Pożar katedry Notre Dame. 15.04.2019.
Sercem patrz, bo serce widzi to, czego oczy nie widzą – mówił Lis do Małego Księcia. Książka Antoine de Saint-Exupéry pojawiła się na egzaminie ósmoklasistów. Pisałem, że czytam tą książkę co siedem lat, zacząłem jak miałem siedem i tak do dziś. Za każdym razem odkrywam coś nowego. Jednak to, co powiedział Lis Małemu Księciu, uważam za najważniejsze.
Pytanie na egzaminie ósmoklasistów, czy w kontaktach międzyludzkich należy kierować się sercem, czy rozumem, moim zadaniem jest błędne. Ktoś kto go sformułował, nie ma pojęcia o “Małym Księciu”. Ja patrzę sercem i widzę to, czego wielu nie widzi, mam wątpliwości czy kierują się oni rozumem. Przykładem mogą być znaki, które daje nam Bóg. Dla mnie katastrofa smoleńska była takim znakiem ale dla tych, którzy kierują się rozumem, była zamachem albo straszną tragedią. Tak Świat postrzega ateista albo ten, dla którego wiara, to wielkanocny koszyk ze święconką.

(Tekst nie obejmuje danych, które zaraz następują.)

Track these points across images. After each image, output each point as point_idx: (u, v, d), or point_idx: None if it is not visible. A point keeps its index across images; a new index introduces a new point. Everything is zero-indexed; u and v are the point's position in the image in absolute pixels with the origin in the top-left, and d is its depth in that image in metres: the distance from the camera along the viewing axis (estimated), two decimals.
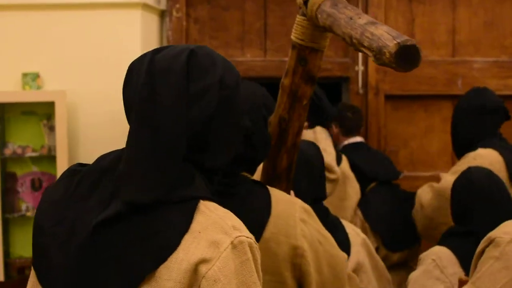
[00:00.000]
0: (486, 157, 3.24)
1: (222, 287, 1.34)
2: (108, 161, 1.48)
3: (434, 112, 4.60)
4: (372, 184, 3.84)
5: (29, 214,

Spłonęła Katedra Notre Dame w Paryżu – to też znak. Bóg w ciągłej walce dobra ze złem, pokazuje nam swoje stanowisko. Nam, bo żółte kamizelki mamy też w Polsce ale żeby zrozumieć co teraz piszę, trzeba patrzeć sercem – Prezydent Francji Emmanuel Macron zrozumiał.

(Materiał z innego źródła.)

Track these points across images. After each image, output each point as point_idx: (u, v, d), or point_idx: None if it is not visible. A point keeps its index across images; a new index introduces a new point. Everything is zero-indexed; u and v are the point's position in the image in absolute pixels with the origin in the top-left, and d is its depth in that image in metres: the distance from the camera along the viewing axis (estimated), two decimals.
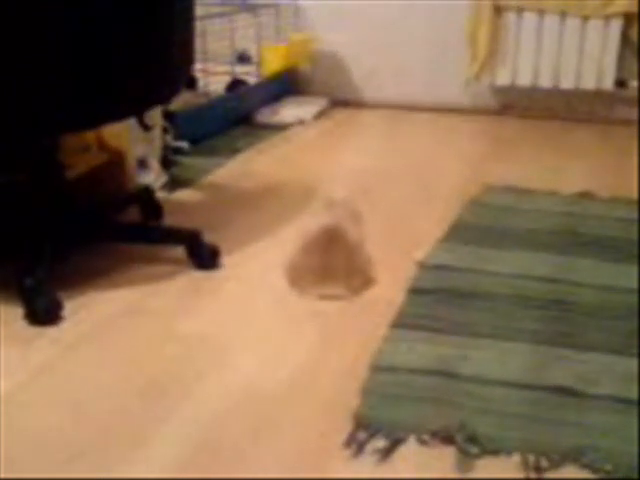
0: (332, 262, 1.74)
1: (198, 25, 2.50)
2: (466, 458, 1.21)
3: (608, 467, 1.19)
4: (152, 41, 1.71)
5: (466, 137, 3.27)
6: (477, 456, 1.22)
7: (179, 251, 1.92)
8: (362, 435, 1.26)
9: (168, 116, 2.67)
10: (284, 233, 2.10)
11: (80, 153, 2.21)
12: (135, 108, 1.83)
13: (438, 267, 1.90)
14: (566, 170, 2.74)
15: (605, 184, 2.55)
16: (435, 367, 1.45)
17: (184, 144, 2.82)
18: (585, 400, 1.36)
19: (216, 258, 1.92)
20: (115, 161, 2.29)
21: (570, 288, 1.79)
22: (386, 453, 1.23)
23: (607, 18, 3.24)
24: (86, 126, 1.88)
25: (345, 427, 1.28)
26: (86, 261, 1.92)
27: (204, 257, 1.90)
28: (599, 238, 2.09)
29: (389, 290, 1.78)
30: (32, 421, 1.31)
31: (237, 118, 3.28)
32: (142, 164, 2.43)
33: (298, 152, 2.97)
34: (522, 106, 3.57)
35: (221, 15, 3.23)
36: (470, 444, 1.24)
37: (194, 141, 2.88)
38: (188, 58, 1.90)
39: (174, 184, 2.51)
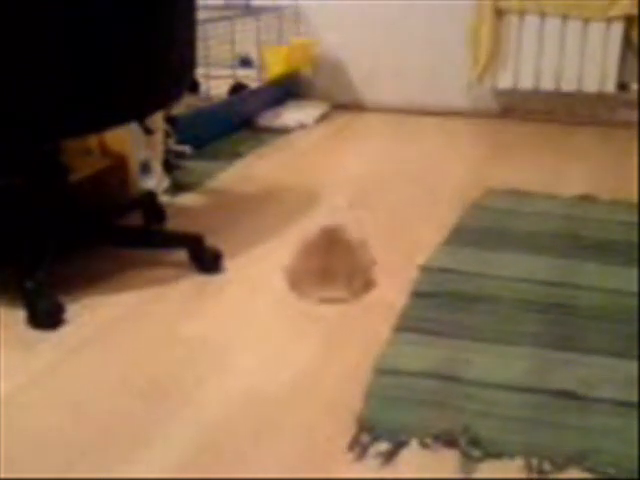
0: (332, 264, 1.74)
1: (200, 29, 2.50)
2: (469, 461, 1.21)
3: (611, 470, 1.19)
4: (154, 45, 1.71)
5: (468, 140, 3.27)
6: (480, 459, 1.22)
7: (181, 255, 1.92)
8: (365, 438, 1.26)
9: (170, 120, 2.67)
10: (286, 236, 2.10)
11: (83, 157, 2.21)
12: (137, 112, 1.83)
13: (440, 270, 1.90)
14: (567, 173, 2.74)
15: (606, 187, 2.55)
16: (437, 370, 1.45)
17: (186, 148, 2.82)
18: (587, 403, 1.36)
19: (218, 262, 1.92)
20: (117, 165, 2.29)
21: (572, 291, 1.79)
22: (389, 456, 1.23)
23: (609, 21, 3.24)
24: (88, 130, 1.88)
25: (348, 430, 1.28)
26: (88, 265, 1.92)
27: (206, 261, 1.90)
28: (600, 241, 2.09)
29: (391, 293, 1.78)
30: (33, 422, 1.31)
31: (239, 122, 3.28)
32: (144, 168, 2.43)
33: (300, 156, 2.97)
34: (524, 109, 3.57)
35: (223, 19, 3.24)
36: (473, 447, 1.24)
37: (196, 145, 2.88)
38: (190, 62, 1.90)
39: (176, 188, 2.52)
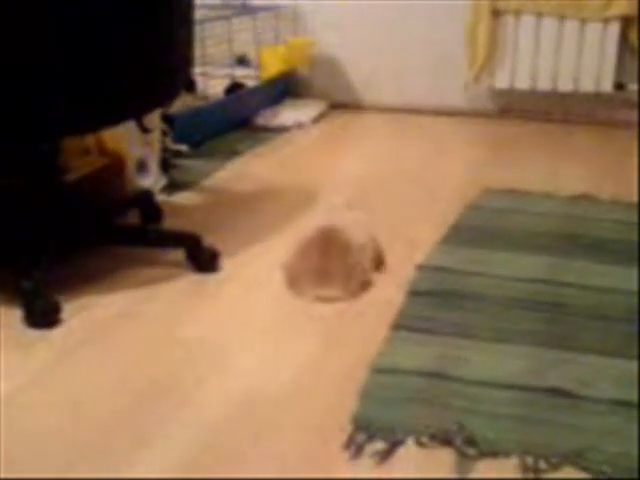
0: (329, 263, 1.74)
1: (197, 28, 2.50)
2: (464, 460, 1.22)
3: (607, 469, 1.19)
4: (151, 44, 1.71)
5: (465, 140, 3.28)
6: (475, 458, 1.22)
7: (179, 254, 1.92)
8: (361, 437, 1.27)
9: (167, 119, 2.67)
10: (283, 236, 2.10)
11: (80, 156, 2.21)
12: (134, 111, 1.83)
13: (437, 269, 1.90)
14: (565, 173, 2.75)
15: (604, 187, 2.56)
16: (434, 369, 1.45)
17: (183, 147, 2.82)
18: (582, 402, 1.36)
19: (215, 261, 1.92)
20: (115, 164, 2.29)
21: (568, 290, 1.80)
22: (385, 455, 1.23)
23: (605, 21, 3.24)
24: (86, 130, 1.88)
25: (345, 429, 1.29)
26: (86, 264, 1.92)
27: (203, 260, 1.91)
28: (598, 240, 2.09)
29: (389, 292, 1.78)
30: (32, 422, 1.31)
31: (236, 121, 3.28)
32: (142, 167, 2.43)
33: (297, 155, 2.98)
34: (521, 109, 3.57)
35: (220, 18, 3.24)
36: (468, 446, 1.24)
37: (193, 144, 2.88)
38: (187, 61, 1.91)
39: (173, 187, 2.52)
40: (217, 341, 1.59)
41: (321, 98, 3.72)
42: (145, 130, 1.97)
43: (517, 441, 1.26)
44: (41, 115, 1.60)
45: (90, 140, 2.25)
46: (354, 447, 1.24)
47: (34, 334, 1.60)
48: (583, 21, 3.26)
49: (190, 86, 3.09)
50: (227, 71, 3.37)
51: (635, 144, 3.11)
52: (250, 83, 3.44)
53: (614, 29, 3.25)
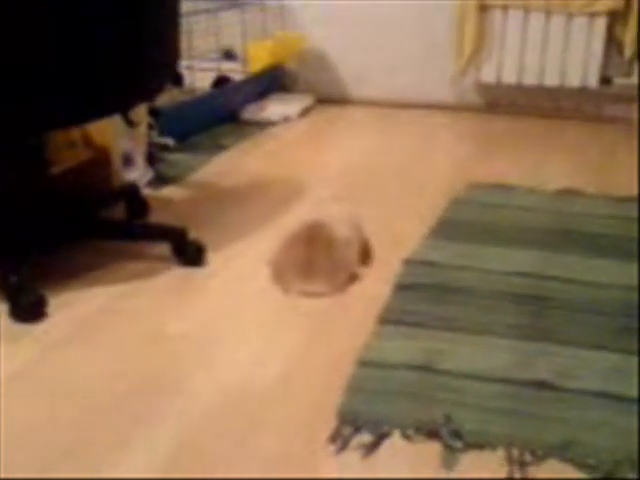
0: (314, 257, 1.74)
1: (184, 22, 2.49)
2: (450, 453, 1.22)
3: (591, 462, 1.20)
4: (137, 37, 1.71)
5: (452, 134, 3.28)
6: (461, 450, 1.22)
7: (164, 248, 1.92)
8: (347, 430, 1.27)
9: (153, 113, 2.66)
10: (270, 230, 2.10)
11: (65, 150, 2.20)
12: (120, 105, 1.82)
13: (424, 263, 1.90)
14: (551, 167, 2.76)
15: (590, 181, 2.57)
16: (419, 362, 1.46)
17: (169, 141, 2.81)
18: (567, 395, 1.36)
19: (201, 255, 1.92)
20: (100, 158, 2.28)
21: (554, 284, 1.80)
22: (371, 448, 1.23)
23: (592, 16, 3.25)
24: (71, 123, 1.87)
25: (331, 423, 1.29)
26: (71, 258, 1.91)
27: (189, 254, 1.90)
28: (585, 235, 2.10)
29: (375, 286, 1.79)
30: (13, 420, 1.31)
31: (223, 115, 3.27)
32: (127, 161, 2.42)
33: (284, 149, 2.97)
34: (508, 103, 3.58)
35: (207, 12, 3.22)
36: (455, 439, 1.24)
37: (179, 138, 2.87)
38: (173, 54, 1.90)
39: (159, 181, 2.51)
40: (202, 336, 1.58)
41: (308, 92, 3.71)
42: (131, 124, 1.96)
43: (503, 434, 1.26)
44: (26, 108, 1.59)
45: (76, 133, 2.24)
46: (340, 440, 1.24)
47: (19, 328, 1.60)
48: (569, 16, 3.27)
49: (177, 79, 3.08)
50: (214, 65, 3.36)
51: (621, 138, 3.12)
52: (237, 77, 3.43)
53: (600, 24, 3.26)
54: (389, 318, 1.63)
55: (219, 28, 3.30)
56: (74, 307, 1.68)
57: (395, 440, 1.25)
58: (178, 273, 1.86)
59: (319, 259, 1.75)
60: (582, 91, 3.42)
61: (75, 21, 1.56)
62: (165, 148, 2.77)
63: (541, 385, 1.39)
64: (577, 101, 3.49)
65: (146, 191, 2.38)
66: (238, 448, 1.24)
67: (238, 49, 3.56)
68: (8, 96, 1.56)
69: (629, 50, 3.25)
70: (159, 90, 1.93)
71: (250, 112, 3.36)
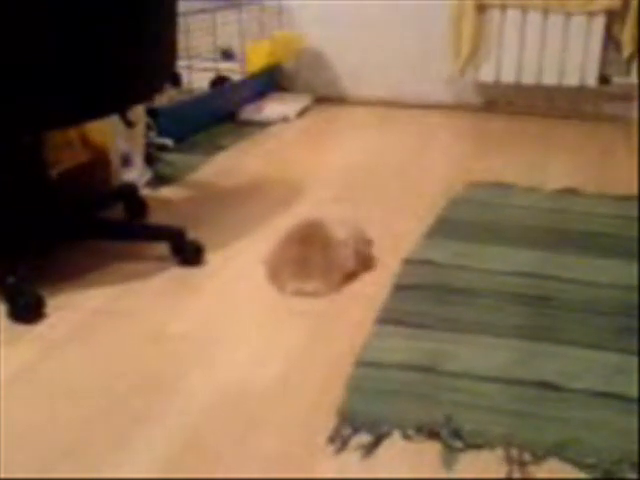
0: (310, 256, 1.74)
1: (182, 21, 2.49)
2: (450, 452, 1.22)
3: (591, 461, 1.20)
4: (135, 37, 1.70)
5: (450, 134, 3.28)
6: (461, 450, 1.22)
7: (163, 248, 1.91)
8: (347, 430, 1.26)
9: (152, 113, 2.66)
10: (269, 230, 2.10)
11: (63, 150, 2.20)
12: (118, 104, 1.82)
13: (423, 263, 1.90)
14: (550, 166, 2.75)
15: (589, 180, 2.56)
16: (419, 362, 1.46)
17: (168, 141, 2.81)
18: (567, 395, 1.36)
19: (200, 255, 1.91)
20: (99, 158, 2.28)
21: (554, 284, 1.80)
22: (370, 448, 1.23)
23: (590, 15, 3.25)
24: (69, 122, 1.87)
25: (331, 423, 1.29)
26: (70, 258, 1.91)
27: (188, 254, 1.90)
28: (583, 234, 2.10)
29: (374, 286, 1.78)
30: (13, 420, 1.30)
31: (221, 115, 3.27)
32: (126, 161, 2.42)
33: (282, 149, 2.97)
34: (506, 102, 3.58)
35: (205, 12, 3.22)
36: (454, 438, 1.24)
37: (178, 138, 2.87)
38: (171, 54, 1.90)
39: (158, 181, 2.51)
40: (201, 336, 1.58)
41: (306, 92, 3.71)
42: (129, 124, 1.96)
43: (502, 433, 1.26)
44: (23, 108, 1.58)
45: (74, 134, 2.24)
46: (339, 440, 1.24)
47: (18, 329, 1.59)
48: (567, 15, 3.26)
49: (175, 80, 3.08)
50: (212, 64, 3.36)
51: (620, 137, 3.12)
52: (235, 77, 3.42)
53: (598, 23, 3.26)
54: (388, 318, 1.63)
55: (217, 28, 3.29)
56: (72, 308, 1.68)
57: (394, 440, 1.25)
58: (177, 273, 1.86)
59: (314, 258, 1.74)
60: (580, 90, 3.42)
61: (73, 20, 1.55)
62: (163, 148, 2.77)
63: (541, 385, 1.39)
64: (575, 100, 3.49)
65: (145, 191, 2.38)
66: (237, 448, 1.23)
67: (236, 49, 3.55)
68: (5, 95, 1.56)
69: (627, 49, 3.24)
70: (157, 90, 1.92)
71: (248, 112, 3.35)
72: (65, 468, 1.19)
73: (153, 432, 1.27)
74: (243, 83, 3.45)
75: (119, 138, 2.36)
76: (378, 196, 2.42)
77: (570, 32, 3.29)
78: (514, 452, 1.22)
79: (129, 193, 2.23)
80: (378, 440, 1.24)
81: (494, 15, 3.34)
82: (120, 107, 1.86)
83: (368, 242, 1.91)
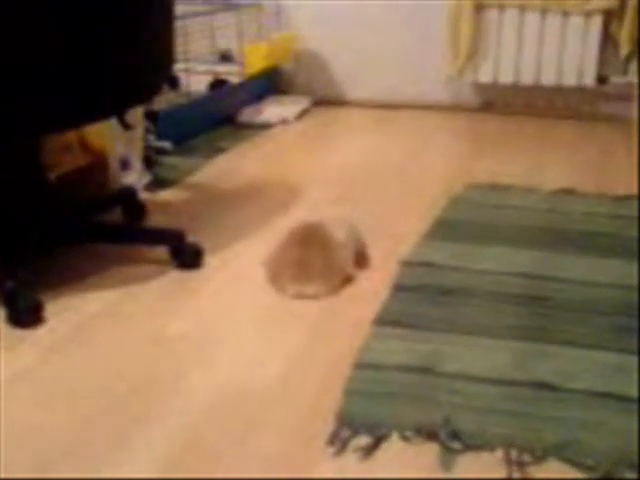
0: (309, 258, 1.74)
1: (180, 24, 2.49)
2: (449, 454, 1.22)
3: (590, 462, 1.20)
4: (133, 40, 1.70)
5: (449, 134, 3.28)
6: (460, 451, 1.22)
7: (162, 251, 1.91)
8: (345, 432, 1.26)
9: (150, 116, 2.66)
10: (268, 232, 2.10)
11: (62, 153, 2.20)
12: (116, 108, 1.82)
13: (421, 264, 1.90)
14: (548, 166, 2.75)
15: (588, 180, 2.56)
16: (418, 364, 1.46)
17: (167, 144, 2.81)
18: (566, 395, 1.36)
19: (199, 258, 1.91)
20: (97, 161, 2.28)
21: (553, 284, 1.80)
22: (369, 450, 1.23)
23: (587, 15, 3.25)
24: (67, 126, 1.87)
25: (329, 425, 1.29)
26: (69, 262, 1.91)
27: (187, 257, 1.90)
28: (582, 234, 2.10)
29: (373, 287, 1.78)
30: (13, 420, 1.30)
31: (220, 118, 3.27)
32: (124, 164, 2.42)
33: (281, 151, 2.97)
34: (504, 103, 3.58)
35: (203, 14, 3.22)
36: (453, 440, 1.24)
37: (177, 141, 2.87)
38: (169, 57, 1.90)
39: (157, 184, 2.51)
40: (201, 338, 1.58)
41: (305, 94, 3.71)
42: (127, 127, 1.96)
43: (501, 434, 1.26)
44: (21, 111, 1.59)
45: (72, 137, 2.24)
46: (338, 443, 1.24)
47: (17, 333, 1.59)
48: (565, 15, 3.27)
49: (173, 82, 3.07)
50: (210, 67, 3.36)
51: (618, 137, 3.12)
52: (233, 79, 3.42)
53: (596, 23, 3.26)
54: (387, 319, 1.63)
55: (215, 30, 3.29)
56: (72, 311, 1.68)
57: (393, 442, 1.25)
58: (176, 276, 1.86)
59: (314, 260, 1.74)
60: (578, 90, 3.42)
61: (72, 22, 1.56)
62: (162, 151, 2.77)
63: (540, 385, 1.39)
64: (574, 100, 3.49)
65: (143, 195, 2.38)
66: (237, 448, 1.24)
67: (234, 51, 3.55)
68: (4, 96, 1.56)
69: (625, 48, 3.25)
70: (155, 93, 1.92)
71: (247, 114, 3.35)
72: (65, 468, 1.19)
73: (153, 432, 1.28)
74: (242, 86, 3.45)
75: (118, 141, 2.36)
76: (377, 197, 2.42)
77: (568, 32, 3.29)
78: (513, 453, 1.22)
79: (128, 196, 2.23)
80: (377, 442, 1.24)
81: (492, 15, 3.35)
82: (118, 110, 1.86)
83: (363, 243, 1.91)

Największy żaglowiec Świata Siedow nie został wpuszczony do Gdyni, to rosyjski żaglowiec. Zdecydował tak premier Mateusz Morawiecki. To w ramach walki ze złem – tak ze złem walczy ktoś, kto w stosunkach międzyludzkich, tu międzynarodowych kieruje się rozumem. Myślę, że Pan Mateusz Morawiecki nigdy Małego Księcia nie czytał i nigdy na żadnej żaglówce nie pływał. Putin to zło – jak się patrzy oczyma, rosyjskiego Siedowa na nasze wody terytorialnie nie można wpuszczać ale gdy patrzymy sercem, widzimy wspaniały okręt i żeglarzy – to nie jest zło. Putin ma władzę, której wielu mu zazdrości, gdyby Pan Jarosław Kaczyński taką miał, Senator PiS Grzegorz Bierecki nie straszyłby, że “oczyści Polskę” z ludzi niegodnych, on by to zrobił. To jest ta różnica widzenia Świata sercem i rozumem i nie ja ją odkryłem. Ja tylko piszę to, co przekazała mi Marysia, kiedyś moja dziewczyna. Pamiętam jak w 1986 roku na Zalewie Wiślanym zatrzymali nas “ruscy” na ich wodach terytorialnych. Wyczarterowanym jachtem płynęliśmy z Mają na Bałtyk, prosili, żeby zawrócić, bo przez Cieśninę Pilawską nie można przepłynąć – strzelają ale tylko dziś, jutro będzie można. Głupio im było, że nie mają “flaszki”, bo my mieliśmy.
Pan Prezydent Andrzej Duda znowu zrobił coś co mnie ucieszyło – myślę, że Pierwsza Dama ma w tym swój udział. Zarobił to o co prosiłem, zaproponował powołanie Rady Dialogu Społecznego dla zapoczątkowania rozwiązywania naszych problemów. Strajk Nauczycieli sprawił, że zaczęło iść w dobrą stronę, jak wtedy, gdy w roku 1987 powstała Rada Konsultacyjna, która doprowadziła do obrad okrągłego stołu, moja Marysia pracowała przy tworzeniu tej rady. Dziś też będzie ją tworzyć kobieta, Pani Dorota Gardias Przewodnicząca Rady Dialogu Społecznego i jak wtedy spotkania mają się odbywać w Belwederze – brawo, życzę powodzenia.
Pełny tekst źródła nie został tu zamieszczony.